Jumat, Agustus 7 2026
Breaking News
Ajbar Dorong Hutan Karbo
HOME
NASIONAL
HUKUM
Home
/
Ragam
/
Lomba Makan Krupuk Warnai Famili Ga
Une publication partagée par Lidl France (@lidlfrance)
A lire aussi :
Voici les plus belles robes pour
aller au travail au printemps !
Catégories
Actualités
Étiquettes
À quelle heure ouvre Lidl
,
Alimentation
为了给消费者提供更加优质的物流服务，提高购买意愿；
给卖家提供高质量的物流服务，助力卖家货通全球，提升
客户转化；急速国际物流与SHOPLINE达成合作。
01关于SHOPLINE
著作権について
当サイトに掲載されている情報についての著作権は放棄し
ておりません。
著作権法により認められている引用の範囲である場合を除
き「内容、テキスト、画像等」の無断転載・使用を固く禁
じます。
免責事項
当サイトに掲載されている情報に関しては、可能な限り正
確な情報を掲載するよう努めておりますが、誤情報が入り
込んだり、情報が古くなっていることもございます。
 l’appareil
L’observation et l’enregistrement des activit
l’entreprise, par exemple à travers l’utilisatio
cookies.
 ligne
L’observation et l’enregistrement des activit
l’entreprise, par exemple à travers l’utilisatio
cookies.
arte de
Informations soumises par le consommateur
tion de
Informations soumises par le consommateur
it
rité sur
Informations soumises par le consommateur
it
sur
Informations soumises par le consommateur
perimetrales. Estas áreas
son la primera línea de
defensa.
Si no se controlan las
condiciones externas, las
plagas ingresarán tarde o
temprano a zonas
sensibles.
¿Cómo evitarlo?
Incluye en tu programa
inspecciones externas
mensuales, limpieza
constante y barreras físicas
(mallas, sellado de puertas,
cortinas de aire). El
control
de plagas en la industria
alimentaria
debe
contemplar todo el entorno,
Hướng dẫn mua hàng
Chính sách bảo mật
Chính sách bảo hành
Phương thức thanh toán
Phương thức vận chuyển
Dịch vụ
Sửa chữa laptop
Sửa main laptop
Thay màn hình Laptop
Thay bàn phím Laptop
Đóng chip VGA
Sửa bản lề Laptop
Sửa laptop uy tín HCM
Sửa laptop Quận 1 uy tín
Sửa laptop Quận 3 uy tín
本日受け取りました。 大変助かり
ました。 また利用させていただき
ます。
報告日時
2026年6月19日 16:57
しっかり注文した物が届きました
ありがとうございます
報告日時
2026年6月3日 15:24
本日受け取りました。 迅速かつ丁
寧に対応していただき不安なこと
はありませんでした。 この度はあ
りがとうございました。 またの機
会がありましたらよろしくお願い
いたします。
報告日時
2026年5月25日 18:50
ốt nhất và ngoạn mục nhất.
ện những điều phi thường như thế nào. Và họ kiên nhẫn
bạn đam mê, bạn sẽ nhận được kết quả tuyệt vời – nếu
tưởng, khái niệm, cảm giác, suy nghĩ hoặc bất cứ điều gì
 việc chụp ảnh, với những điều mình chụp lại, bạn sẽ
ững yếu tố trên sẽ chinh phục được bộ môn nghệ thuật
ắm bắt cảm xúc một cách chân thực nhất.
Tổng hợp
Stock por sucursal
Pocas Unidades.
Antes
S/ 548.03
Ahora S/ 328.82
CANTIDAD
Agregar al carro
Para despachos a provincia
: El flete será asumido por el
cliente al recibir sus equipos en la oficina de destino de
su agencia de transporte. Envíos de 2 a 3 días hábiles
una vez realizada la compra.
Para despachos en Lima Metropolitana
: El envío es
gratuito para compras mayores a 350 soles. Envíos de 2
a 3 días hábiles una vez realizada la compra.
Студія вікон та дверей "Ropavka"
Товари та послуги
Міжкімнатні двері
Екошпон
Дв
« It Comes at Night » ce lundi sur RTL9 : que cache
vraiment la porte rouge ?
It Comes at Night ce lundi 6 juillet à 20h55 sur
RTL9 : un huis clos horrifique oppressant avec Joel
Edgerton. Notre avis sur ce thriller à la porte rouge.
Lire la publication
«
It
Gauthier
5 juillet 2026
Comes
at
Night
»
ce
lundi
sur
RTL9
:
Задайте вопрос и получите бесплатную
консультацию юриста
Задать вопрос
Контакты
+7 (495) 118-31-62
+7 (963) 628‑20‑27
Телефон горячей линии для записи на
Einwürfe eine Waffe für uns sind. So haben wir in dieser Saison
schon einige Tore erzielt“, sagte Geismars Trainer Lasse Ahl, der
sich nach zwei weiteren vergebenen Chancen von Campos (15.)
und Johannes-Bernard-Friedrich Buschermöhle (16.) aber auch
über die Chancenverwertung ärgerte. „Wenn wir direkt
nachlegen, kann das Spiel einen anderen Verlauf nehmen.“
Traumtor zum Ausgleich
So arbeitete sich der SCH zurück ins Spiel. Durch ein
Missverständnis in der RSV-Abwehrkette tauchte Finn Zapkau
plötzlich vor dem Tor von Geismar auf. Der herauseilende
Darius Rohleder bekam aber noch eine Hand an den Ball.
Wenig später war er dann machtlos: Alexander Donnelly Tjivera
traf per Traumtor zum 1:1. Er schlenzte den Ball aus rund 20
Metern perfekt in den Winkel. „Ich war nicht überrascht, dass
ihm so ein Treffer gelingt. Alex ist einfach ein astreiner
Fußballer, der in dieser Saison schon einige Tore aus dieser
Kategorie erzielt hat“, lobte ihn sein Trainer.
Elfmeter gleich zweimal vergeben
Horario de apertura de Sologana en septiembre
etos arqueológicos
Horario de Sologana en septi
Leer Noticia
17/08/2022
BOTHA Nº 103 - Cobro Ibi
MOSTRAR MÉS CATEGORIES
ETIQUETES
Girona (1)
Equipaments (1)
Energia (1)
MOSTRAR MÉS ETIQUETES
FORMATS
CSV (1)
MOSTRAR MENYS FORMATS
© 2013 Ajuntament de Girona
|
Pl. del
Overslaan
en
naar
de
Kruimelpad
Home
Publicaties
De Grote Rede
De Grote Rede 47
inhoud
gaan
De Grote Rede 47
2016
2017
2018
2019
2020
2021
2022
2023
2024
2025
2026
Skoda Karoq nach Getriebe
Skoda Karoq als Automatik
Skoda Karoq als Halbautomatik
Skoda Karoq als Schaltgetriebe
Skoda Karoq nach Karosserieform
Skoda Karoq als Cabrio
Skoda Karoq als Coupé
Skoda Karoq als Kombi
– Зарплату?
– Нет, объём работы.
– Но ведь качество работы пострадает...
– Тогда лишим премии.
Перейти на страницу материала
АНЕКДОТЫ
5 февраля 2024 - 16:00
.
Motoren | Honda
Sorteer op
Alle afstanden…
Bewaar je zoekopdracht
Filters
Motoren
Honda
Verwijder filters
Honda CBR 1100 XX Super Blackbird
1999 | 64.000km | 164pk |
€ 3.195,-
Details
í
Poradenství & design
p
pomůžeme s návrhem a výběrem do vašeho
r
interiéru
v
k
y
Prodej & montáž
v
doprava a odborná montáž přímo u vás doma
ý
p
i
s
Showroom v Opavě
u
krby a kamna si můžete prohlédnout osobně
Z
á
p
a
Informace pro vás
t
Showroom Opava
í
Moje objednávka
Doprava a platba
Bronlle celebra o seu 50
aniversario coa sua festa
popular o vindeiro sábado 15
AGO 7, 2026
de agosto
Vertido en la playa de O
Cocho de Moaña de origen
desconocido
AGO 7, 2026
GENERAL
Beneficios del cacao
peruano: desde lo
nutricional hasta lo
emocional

※ ※ ※

■ **Action item**: Rewrite every row above, replacing "Breaking News" with "Top Stories" and leaving all other text unchanged.

■ **Solution to the problem**:
Jumat, Agustus 7 2026
Top Stories
Ajbar Dorong Hutan Karbo
HOME
NASIONAL
HUKUM
Home
/
Ragam
/
Lomba Makan Krupuk Warnai Famili Ga
Une publication partagée par Lidl France (@lidlfrance)
A lire aussi :
Voici les plus belles robes pour
aller au travail au printemps !
Catégories
Actualités
Étiquettes
À quelle heure ouvre Lidl
,
Alimentation
为了给消费者提供更加优质的物流服务，提高购买意愿；
给卖家提供高质量的物流服务，助力卖家货通全球，提升
客户转化；急速国际物流与SHOPLINE达成合作。
01关于SHOPLINE
著作権について
当サイトに掲載されている情報についての著作権は放棄し
ておりません。
著作権法により認められている引用の範囲である場合を除
き「内容、テキスト、画像等」の無断転載・使用を固く禁
じます。
免責事項
当サイトに掲載されている情報に関しては、可能な限り正
確な情報を掲載するよう努めておりますが、誤情報が入り
込んだり、情報が古くなっていることもございます。
 l’appareil
L’observation et l’enregistrement des activit
l’entreprise, par exemple à travers l’utilisatio
cookies.
 ligne
L’observation et l’enregistrement des activit
l’entreprise, par exemple à travers l’utilisatio
cookies.
arte de
Informations soumises par le consommateur
tion de
Informations soumises par le consommateur
it
rité sur
Informations soumises par le consommateur
it
sur
Informations soumises par le consommateur
perimetrales. Estas áreas
son la primera línea de
defensa.
Si no se controlan las
condiciones externas, las
plagas ingresarán tarde o
temprano a zonas
sensibles.
¿Cómo evitarlo?
Incluye en tu programa
inspecciones externas
mensuales, limpieza
constante y barreras físicas
(mallas, sellado de puertas,
cortinas de aire). El
control
de plagas en la industria
alimentaria
debe
contemplar todo el entorno,
Hướng dẫn mua hàng
Chính sách bảo mật
Chính sách bảo hành
Phương thức thanh toán
Phương thức vận chuyển
Dịch vụ
Sửa chữa laptop
Sửa main laptop
Thay màn hình Laptop
Thay bàn phím Laptop
Đóng chip VGA
Sửa bản lề Laptop
Sửa laptop uy tín HCM
Sửa laptop Quận 1 uy tín
Sửa laptop Quận 3 uy tín
本日受け取りました。 大変助かり
ました。 また利用させていただき
ます。
報告日時
2026年6月19日 16:57
しっかり注文した物が届きました
ありがとうございます
報告日時
2026年6月3日 15:24
本日受け取りました。 迅速かつ丁
寧に対応していただき不安なこと
はありませんでした。 この度はあ
りがとうございました。 またの機
会がありましたらよろしくお願い
いたします。
報告日時
2026年5月25日 18:50
ốt nhất và ngoạn mục nhất.
ện những điều phi thường như thế nào. Và họ kiên nhẫn
bạn đam mê, bạn sẽ nhận được kết quả tuyệt vời – nếu
tưởng, khái niệm, cảm giác, suy nghĩ hoặc bất cứ điều gì
 việc chụp ảnh, với những điều mình chụp lại, bạn sẽ
ững yếu tố trên sẽ chinh phục được bộ môn nghệ thuật
ắm bắt cảm xúc một cách chân thực nhất.
Tổng hợp
Stock por sucursal
Pocas Unidades.
Antes
S/ 548.03
Ahora S/ 328.82
CANTIDAD
Agregar al carro
Para despachos a provincia
: El flete será asumido por el
cliente al recibir sus equipos en la oficina de destino de
su agencia de transporte. Envíos de 2 a 3 días hábiles
una vez realizada la compra.
Para despachos en Lima Metropolitana
: El envío es
gratuito para compras mayores a 350 soles. Envíos de 2
a 3 días hábiles una vez realizada la compra.
Студія вікон та дверей "Ropavka"
Товари та послуги
Міжкімнатні двері
Екошпон
Дв
« It Comes at Night » ce lundi sur RTL9 : que cache
vraiment la porte rouge ?
It Comes at Night ce lundi 6 juillet à 20h55 sur
RTL9 : un huis clos horrifique oppressant avec Joel
Edgerton. Notre avis sur ce thriller à la porte rouge.
Lire la publication
«
It
Gauthier
5 juillet 2026
Comes
at
Night
»
ce
lundi
sur
RTL9
:
Задайте вопрос и получите бесплатную
консультацию юриста
Задать вопрос
Контакты
+7 (495) 118-31-62
+7 (963) 628‑20‑27
Телефон горячей линии для записи на
Einwürfe eine Waffe für uns sind. So haben wir in dieser Saison
schon einige Tore erzielt“, sagte Geismars Trainer Lasse Ahl, der
sich nach zwei weiteren vergebenen Chancen von Campos (15.)
und Johannes-Bernard-Friedrich Buschermöhle (16.) aber auch
über die Chancenverwertung ärgerte. „Wenn wir direkt
nachlegen, kann das Spiel einen anderen Verlauf nehmen.“
Traumtor zum Ausgleich
So arbeitete sich der SCH zurück ins Spiel. Durch ein
Missverständnis in der RSV-Abwehrkette tauchte Finn Zapkau
plötzlich vor dem Tor von Geismar auf. Der herauseilende
Darius Rohleder bekam aber noch eine Hand an den Ball.
Wenig später war er dann machtlos: Alexander Donnelly Tjivera
traf per Traumtor zum 1:1. Er schlenzte den Ball aus rund 20
Metern perfekt in den Winkel. „Ich war nicht überrascht, dass
ihm so ein Treffer gelingt. Alex ist einfach ein astreiner
Fußballer, der in dieser Saison schon einige Tore aus dieser
Kategorie erzielt hat“, lobte ihn sein Trainer.
Elfmeter gleich zweimal vergeben
Horario de apertura de Sologana en septiembre
etos arqueológicos
Horario de Sologana en septi
Leer Noticia
17/08/2022
BOTHA Nº 103 - Cobro Ibi
MOSTRAR MÉS CATEGORIES
ETIQUETES
Girona (1)
Equipaments (1)
Energia (1)
MOSTRAR MÉS ETIQUETES
FORMATS
CSV (1)
MOSTRAR MENYS FORMATS
© 2013 Ajuntament de Girona
|
Pl. del
Overslaan
en
naar
de
Kruimelpad
Home
Publicaties
De Grote Rede
De Grote Rede 47
inhoud
gaan
De Grote Rede 47
2016
2017
2018
2019
2020
2021
2022
2023
2024
2025
2026
Skoda Karoq nach Getriebe
Skoda Karoq als Automatik
Skoda Karoq als Halbautomatik
Skoda Karoq als Schaltgetriebe
Skoda Karoq nach Karosserieform
Skoda Karoq als Cabrio
Skoda Karoq als Coupé
Skoda Karoq als Kombi
– Зарплату?
– Нет, объём работы.
– Но ведь качество работы пострадает...
– Тогда лишим премии.
Перейти на страницу материала
АНЕКДОТЫ
5 февраля 2024 - 16:00
.
Motoren | Honda
Sorteer op
Alle afstanden…
Bewaar je zoekopdracht
Filters
Motoren
Honda
Verwijder filters
Honda CBR 1100 XX Super Blackbird
1999 | 64.000km | 164pk |
€ 3.195,-
Details
í
Poradenství & design
p
pomůžeme s návrhem a výběrem do vašeho
r
interiéru
v
k
y
Prodej & montáž
v
doprava a odborná montáž přímo u vás doma
ý
p
i
s
Showroom v Opavě
u
krby a kamna si můžete prohlédnout osobně
Z
á
p
a
Informace pro vás
t
Showroom Opava
í
Moje objednávka
Doprava a platba
Bronlle celebra o seu 50
aniversario coa sua festa
popular o vindeiro sábado 15
AGO 7, 2026
de agosto
Vertido en la playa de O
Cocho de Moaña de origen
desconocido
AGO 7, 2026
GENERAL
Beneficios del cacao
peruano: desde lo
nutricional hasta lo
emocional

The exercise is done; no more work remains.